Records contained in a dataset

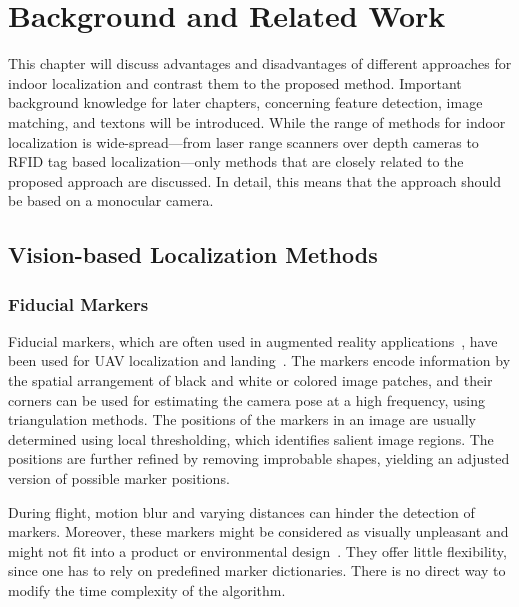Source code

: \chapter{Background and Related Work}
\label{chap:relatedwork}

This chapter will discuss advantages and disadvantages of different approaches for indoor localization and
contrast them to the proposed method. Important
background knowledge for later chapters, concerning feature detection,
image matching, and textons will be introduced. While the range of methods for indoor localization is wide-spread---from laser range scanners over depth cameras to RFID tag based localization---only methods that are closely related to the proposed approach are discussed. In detail, this means that the approach should be based on a monocular camera.

\section{Vision-based Localization Methods}

\subsection{Fiducial Markers}
\label{sec:fiducialmarkers}

Fiducial markers, which are often used in augmented reality
applications~\cite{kato1999marker,garrido2014automatic}, have been
used for UAV localization and
landing~\cite{eberli2011vision,bebop2015}.
The markers encode information by the spatial arrangement of
black and white or colored image patches, and their corners can be
used for estimating the camera pose at a high frequency, using
triangulation methods. The positions of the markers in
an image are usually determined using local thresholding, which identifies salient image
regions. The positions are further refined by removing improbable shapes,
yielding an adjusted version of possible marker positions.

During flight, motion blur and varying distances can hinder the
detection of markers. Moreover, these markers might be considered as
visually unpleasant and might not fit into a product or environmental
design~\cite{chu2013halftone}. They offer little
flexibility, since one has to rely on predefined marker dictionaries.
There is no direct way to modify the time complexity of the algorithm.


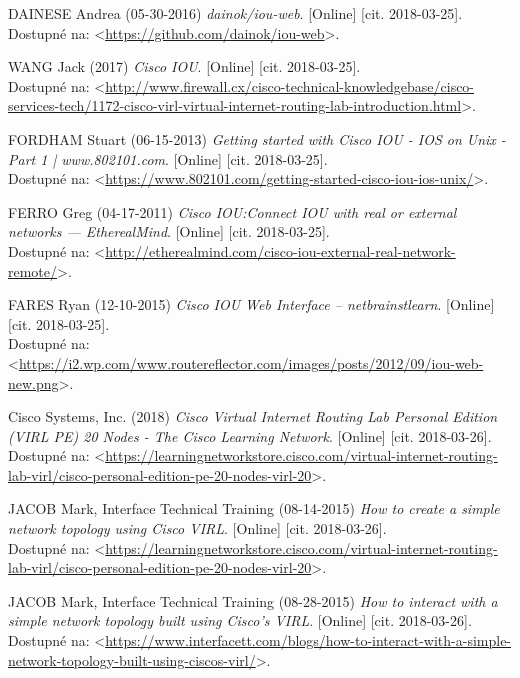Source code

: \begin{thebibliography}{99}
DAINESE Andrea (05-30-2016) {\it dainok/iou-web}. [Online] [cit. 2018-03-25]. \\
Dostupné na: <\url{https://github.com/dainok/iou-web}>.

WANG Jack (2017) {\it Cisco IOU}. [Online] [cit. 2018-03-25]. \\
Dostupné na: <\url{http://www.firewall.cx/cisco-technical-knowledgebase/cisco-services-tech/1172-cisco-virl-virtual-internet-routing-lab-introduction.html}>.

FORDHAM Stuart (06-15-2013) {\it Getting started with Cisco IOU - IOS on Unix - Part 1 | www.802101.com}. [Online] [cit. 2018-03-25]. \\
Dostupné na: <\url{https://www.802101.com/getting-started-cisco-iou-ios-unix/}>.

FERRO Greg (04-17-2011) {\it Cisco IOU:Connect IOU with real or external networks — EtherealMind}. [Online] [cit. 2018-03-25]. \\
Dostupné na: <\url{http://etherealmind.com/cisco-iou-external-real-network-remote/}>.

FARES Ryan (12-10-2015) {\it Cisco IOU Web Interface – netbrainstlearn}. [Online] [cit. 2018-03-25]. \\
Dostupné na: <\url{https://i2.wp.com/www.routereflector.com/images/posts/2012/09/iou-web-new.png}>.

Cisco Systems, Inc. (2018) {\it Cisco Virtual Internet Routing Lab Personal Edition (VIRL PE) 20 Nodes - The Cisco Learning Network}. [Online] [cit. 2018-03-26]. \\
Dostupné na: <\url{https://learningnetworkstore.cisco.com/virtual-internet-routing-lab-virl/cisco-personal-edition-pe-20-nodes-virl-20}>.

JACOB Mark, Interface Technical Training (08-14-2015) {\it How to create a simple network topology using Cisco VIRL}. [Online] [cit. 2018-03-26]. \\
Dostupné na: <\url{https://learningnetworkstore.cisco.com/virtual-internet-routing-lab-virl/cisco-personal-edition-pe-20-nodes-virl-20}>.

JACOB Mark, Interface Technical Training (08-28-2015) {\it How to interact with a simple network topology built using Cisco’s VIRL}. [Online] [cit. 2018-03-26]. \\
Dostupné na: <\url{https://www.interfacett.com/blogs/how-to-interact-with-a-simple-network-topology-built-using-ciscos-virl/}>.


\end{thebibliography}
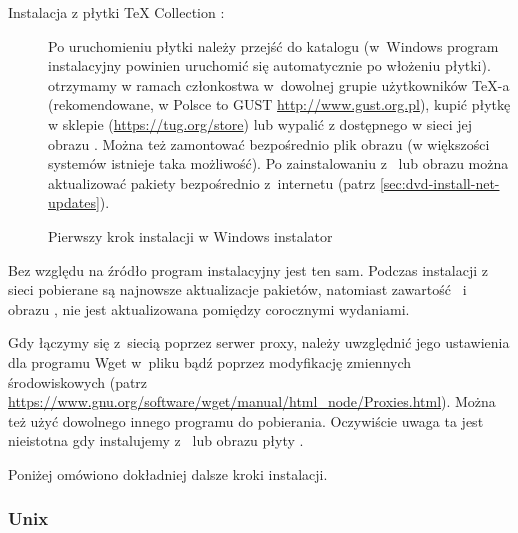\documentclass{article}
\begin{document}
\begin{description}

%


\item [Instalacja z płytki \TeX{} Collection \DVD:] Po uruchomieniu
płytki należy przejść do katalogu    \DVD{}
(w~Windows program instalacyjny powinien uruchomić się  automatycznie po włożeniu płytki).
\DVD{} otrzymamy w ramach członkostwa w~dowolnej grupie użytkowników
  \TeX-a (rekomendowane, w Polsce to GUST  \url{http://www.gust.org.pl}), kupić płytkę w sklepie
(\url{https://tug.org/store})
 lub  wypalić  z dostępnego w sieci jej obrazu \ISO{}. Można też zamontować
bezpośrednio plik obrazu (w większości systemów istnieje taka możliwość). Po
zainstalowaniu z \DVD\ lub obrazu \ISO{} można aktualizować pakiety
bezpośrednio z~internetu (patrz \ref{sec:dvd-install-net-updates}).
\end{description}

\begin{figure}[tb]
\caption{Pierwszy krok instalacji  w Windows instalator }\label{fig:nsis}
\end{figure}

Bez względu na źródło   program instalacyjny jest ten sam.
Podczas instalacji z sieci pobierane są najnowsze aktualizacje pakietów, natomiast zawartość
 \DVD\ i obrazu \ISO, nie jest
aktualizowana pomiędzy  corocznymi wydaniami.

Gdy łączymy się  z~siecią poprzez serwer proxy, należy uwzględnić
jego ustawienia  dla programu Wget
w~pliku  bądź poprzez modyfikację zmiennych środowiskowych
(patrz \url{https://www.gnu.org/software/wget/manual/html_node/Proxies.html}). Można też użyć   dowolnego innego   programu do pobierania.
Oczywiście uwaga ta jest nieistotna
gdy instalujemy z \DVD\ lub obrazu płyty \ISO.


\noindent Poniżej omówiono dokładniej dalsze kroki instalacji.
\subsubsection{Unix}
\end{document}
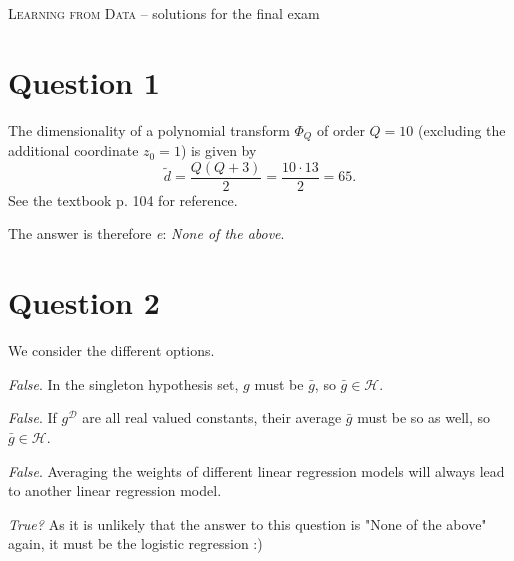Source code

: \documentclass[	11pt,
				a4paper,
				twoside,
				titlepage,
				bibtotoc,
				openright,
				cleardoublepage=empty
				]{scrartcl}
\begin{document}
	
\textsc{Learning from Data} -- solutions for the final exam


\onehalfspacing
\raggedbottom
\pagestyle{plain}





\section{Question 1} %
The dimensionality of a polynomial transform $\varPhi_Q$ of order $Q = 10$ (excluding the additional coordinate $z_0 = 1$) is given by
\begin{equation}
\tilde{d} = \frac{Q(Q+3)}{2} = \frac{10 \cdot 13}{2} = 65.
\end{equation}
See the textbook p. 104 for reference.

The answer is therefore \emph{e}: \emph{None of the above}.
\vspace{\baselineskip}




\section{Question 2} %
We consider the different options.
\begin{alnum}
	\item 	\emph{False}. In the singleton hypothesis set, $g$ must be $\bar{g}$, so $\bar{g} \in \mathcal{H}$.
	\item	\emph{False}. If $g^{\mathcal{D}}$ are all real valued constants, their average $\bar{g}$ must be so as well, so $\bar{g} \in \mathcal{H}$.
	\item	\emph{False}. Averaging the weights of different linear regression models will always lead to another linear regression model.
	\item	\emph{True?} As it is unlikely that the answer to this question is "None of the above" again, it must be the logistic regression :)
\end{alnum}

\vspace{\baselineskip}
\end{document}
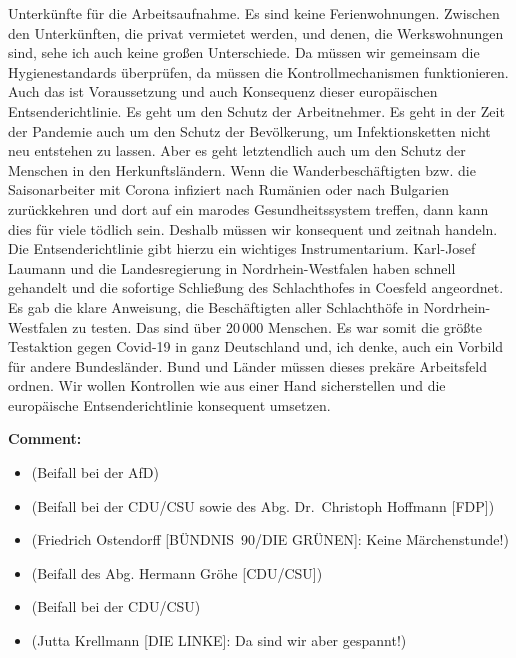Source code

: \documentclass{article}
\begin{document}
Unterkünfte für die Arbeitsaufnahme. Es sind keine Ferienwohnungen. Zwischen den Unterkünften, die privat vermietet werden, und denen, die Werkswohnungen sind, sehe ich auch keine großen Unterschiede. Da müssen wir gemeinsam die Hygienestandards überprüfen, da müssen die Kontrollmechanismen funktionieren. Auch das ist Voraussetzung und auch Konsequenz dieser europäischen Entsenderichtlinie. Es geht um den Schutz der Arbeitnehmer. Es geht in der Zeit der Pandemie auch um den Schutz der Bevölkerung, um Infektionsketten nicht neu entstehen zu lassen. Aber es geht letztendlich auch um den Schutz der Menschen in den Herkunftsländern. Wenn die Wanderbeschäftigten bzw. die Saisonarbeiter mit Corona infiziert nach Rumänien oder nach Bulgarien zurückkehren und dort auf ein marodes Gesundheitssystem treffen, dann kann dies für viele tödlich sein. Deshalb müssen wir konsequent und zeitnah handeln. Die Entsenderichtlinie gibt hierzu ein wichtiges Instrumentarium. Karl-Josef Laumann und die Landesregierung in Nordrhein-Westfalen haben schnell gehandelt und die sofortige Schließung des Schlachthofes in Coesfeld angeordnet. Es gab die klare Anweisung, die Beschäftigten aller Schlachthöfe in Nordrhein-Westfalen zu testen. Das sind über 20 000 Menschen. Es war somit die größte Testaktion gegen Covid-19 in ganz Deutschland und, ich denke, auch ein Vorbild für andere Bundesländer. Bund und Länder müssen dieses prekäre Arbeitsfeld ordnen. Wir wollen Kontrollen wie aus einer Hand sicherstellen und die europäische Entsenderichtlinie konsequent umsetzen.  

\noindent\textbf{Comment:}
\begin{itemize}
    \setlength\itemsep{-3pt}
    \item (Beifall bei der AfD)
    \setlength\itemsep{-3pt}
    \item (Beifall bei der CDU/CSU sowie des Abg. Dr. Christoph Hoffmann [FDP])
    \setlength\itemsep{-3pt}
    \item (Friedrich Ostendorff [BÜNDNIS 90/DIE GRÜNEN]: Keine Märchenstunde!)
    \setlength\itemsep{-3pt}
    \item (Beifall des Abg. Hermann Gröhe [CDU/CSU])
    \setlength\itemsep{-3pt}
    \item (Beifall bei der CDU/CSU)
    \setlength\itemsep{-3pt}
    \item (Jutta Krellmann [DIE LINKE]: Da sind wir aber gespannt!)
\end{itemize}
\end{document}
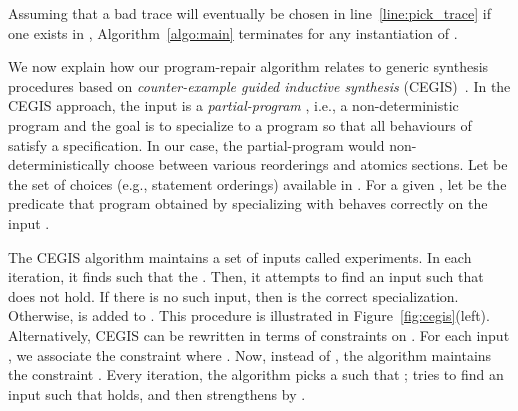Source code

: \documentclass{llncs}
\newcommand\new{\color{red}}
\newcommand\remove[1]{}
\newcommand\mypara[1]{\noindent{\bf #1}}
\begin{document}
\begin{theorem}
  Assuming that a bad trace will eventually be chosen in 
  line~\ref{line:pick_trace} if one exists in , Algorithm~\ref{algo:main}
  terminates for any instantiation of .
\end{theorem}
\remove{
\begin{proof}[outline]
 {\new Fairness guarantees that eventually a bad trace will be chosen if there exists one.
 Every call to  either increases an atomic section or adds a constraint. The number of both is finite. The correct program always exists because every thread can be wrapped into an atomic section and all sequential traces are good.
}\end{proof}
}










\newcommand\choices{\mathcal{C}}
\newcommand\choice{\mathbf{c}}
\newcommand\expts{\mathcal{E}}
\newcommand\inp{\mathbf{i}}
\mypara{A Generic Program-Repair Algorithm.}
We now explain how our program-repair algorithm relates to generic
synthesis procedures based on {\em counter-example guided inductive
synthesis} (CEGIS)~\cite{asplos06}.
In the CEGIS approach, the input is a {\em partial-program} , i.e., a
non-deterministic program and the goal is to specialize  to a
program  so that all behaviours of  satisfy a
specification.
In our case, the partial-program would non-deterministically choose
between various reorderings and atomics sections.
Let  be the set of choices (e.g., statement
orderings) available in .
For a given , let  be the predicate that program obtained by
specializing  with  behaves correctly on the input
.

The CEGIS algorithm maintains a set  of inputs 
called experiments.
In each iteration, it finds  such
that the .
Then, it attempts to find an input  such that
 does not hold.
If there is no such input, then  is the correct
specialization.
Otherwise,  is added to .
This procedure is illustrated in Figure~\ref{fig:cegis}(left).
Alternatively, CEGIS can be rewritten in terms of
constraints on .
For each input , we associate the constraint 
where .
Now, instead of , the algorithm maintains the constraint .
Every iteration, the algorithm picks a  such that ; tries to find an input  such that
 holds, and then strengthens
 by .
\end{document}
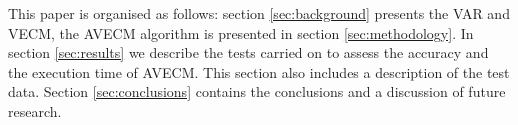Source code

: This paper is organised as follows: section \ref{sec:background} presents the
VAR and VECM, the AVECM algorithm is presented in section \ref{sec:methodology}.
In section \ref{sec:results} we describe the tests carried on to assess the
accuracy and the execution time of AVECM.  This section also includes a
description of the test data.  Section \ref{sec:conclusions} contains the
conclusions and a discussion of future research.
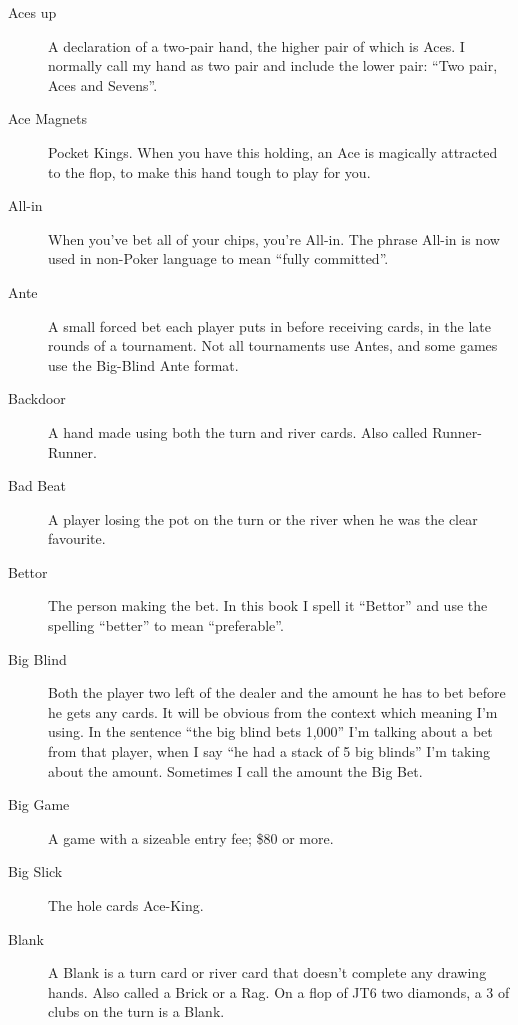 \begin{description}

\item[Aces up] A declaration of a two-pair hand, the higher pair of
which is Aces. I normally call my hand as two pair and include the
lower pair: ``Two pair, Aces and Sevens''.

\item[Ace Magnets] Pocket Kings. When you have this holding, an Ace is
magically attracted to the flop, to make this hand tough to play for
you.

\item[All-in] When you've bet all of your chips, you're All-in. The
phrase All-in is now used in non-Poker language to mean ``fully
committed''.

\item[Ante] A small forced bet each player puts in before receiving
cards, in the late rounds of a tournament. Not all tournaments use
Antes, and some games use the Big-Blind Ante format.

\item[Backdoor] A hand made using both the turn and river cards. Also
called Runner-Runner.

\item[Bad Beat] A player losing the pot on the turn or the river when
he was the clear favourite.

\item[Bettor] The person making the bet. In this book I spell it ``Bettor''
and use the spelling ``better'' to mean ``preferable''.

\item[Big Blind] Both the player two left of the dealer and the amount
he has to bet before he gets any cards. It will be obvious from the
context which meaning I'm using. In the sentence ``the big blind bets
1,000'' I'm talking about a bet from that player, when I say ``he had
a stack of 5 big blinds'' I'm taking about the amount. Sometimes I
call the amount the Big Bet.

\item[Big Game] A game with a sizeable entry fee; \$80 or more.

\item[Big Slick] The hole cards Ace-King.

\item[Blank] A Blank is a turn card or river card that doesn't
complete any drawing hands. Also called a Brick or a Rag. On a flop of
JT6 two diamonds, a 3 of clubs on the turn is a Blank.


\end{description}
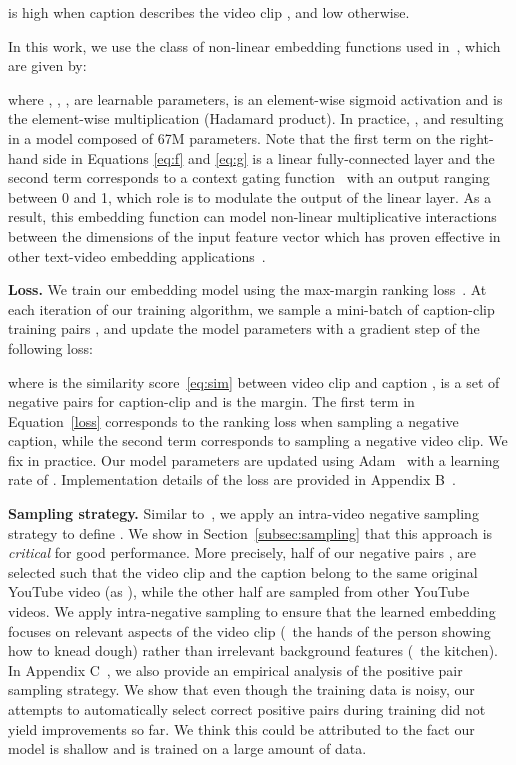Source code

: \documentclass[10pt,twocolumn,letterpaper]{article}
\begin{document}
is high when caption  describes the video clip , and low otherwise.

In this work, we use the class of non-linear embedding functions used in~\cite{miech18learning}, which are given by:

where , , ,  are learnable parameters,
 is an element-wise sigmoid activation and
 is the element-wise multiplication (Hadamard product).
In practice, ,  and  resulting in a model composed of 67M parameters. 
Note that the first term on the right-hand side in Equations \eqref{eq:f} and \eqref{eq:g} is a linear fully-connected layer and the second term corresponds to a context gating function~\cite{miech17learnable} with an output ranging between 0 and 1, which role is to modulate the output of the linear layer.
As a result, this embedding function can model non-linear multiplicative interactions between the dimensions of the input feature vector which has proven effective in other text-video embedding applications~\cite{miech18learning}.

{\bf \noindent Loss.}
We train our embedding model using the max-margin ranking loss~\cite{karpathy14deepfragment,miech18learning,wang2018learning,wang2016learning,yu16videocaptioning}.
At each iteration of our training algorithm, we sample a mini-batch  of caption-clip training pairs , and update the model parameters with a gradient step of the following loss:
\label{loss}

where  is the similarity score~\eqref{eq:sim} between video clip  and caption ,  is a set of negative pairs for caption-clip  and  is the margin.
The first term in Equation~\eqref{loss} corresponds to the ranking loss when sampling a negative caption, while the second term corresponds to sampling a negative video clip.
We fix  in practice.
Our model parameters are updated using Adam~\cite{kingma15adam} with a learning rate of .
Implementation details of the loss are provided in Appendix B~\cite{miech19howto100m}.


{\bf \noindent Sampling strategy.}
Similar to~\cite{hendricks17localizing}, we apply an intra-video negative sampling strategy to define .
We show in Section~\ref{subsec:sampling} that this approach is \emph{critical} for good performance.
More precisely, half of our negative pairs , are selected such that the video clip  and the caption  belong to the same original YouTube video (as ), while the other half are sampled from other YouTube videos.
We apply intra-negative sampling to ensure that the learned embedding focuses on relevant aspects of the video clip (\eg~the hands of the person showing how to knead dough) rather than irrelevant background features (\eg~the kitchen).
In Appendix C~\cite{miech19howto100m}, we also provide an empirical analysis of the positive pair sampling strategy.
We show that even though the training data is noisy, our attempts to automatically select correct positive pairs during training did not yield improvements so far. We think this could be attributed to the fact our model is shallow and is trained on a large amount of data.
\end{document}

▸ Try it
Restate the data word for word from its first line through the line with "background knowledge for", leaving out any picture along the way.

▸ Answer to the exercise
Source code

: \chapter{Background and Related Work}
\label{chap:relatedwork}

This chapter will discuss advantages and disadvantages of different approaches for indoor localization and
contrast them to the proposed method. Important
background knowledge for later chapters, concerning feature detection,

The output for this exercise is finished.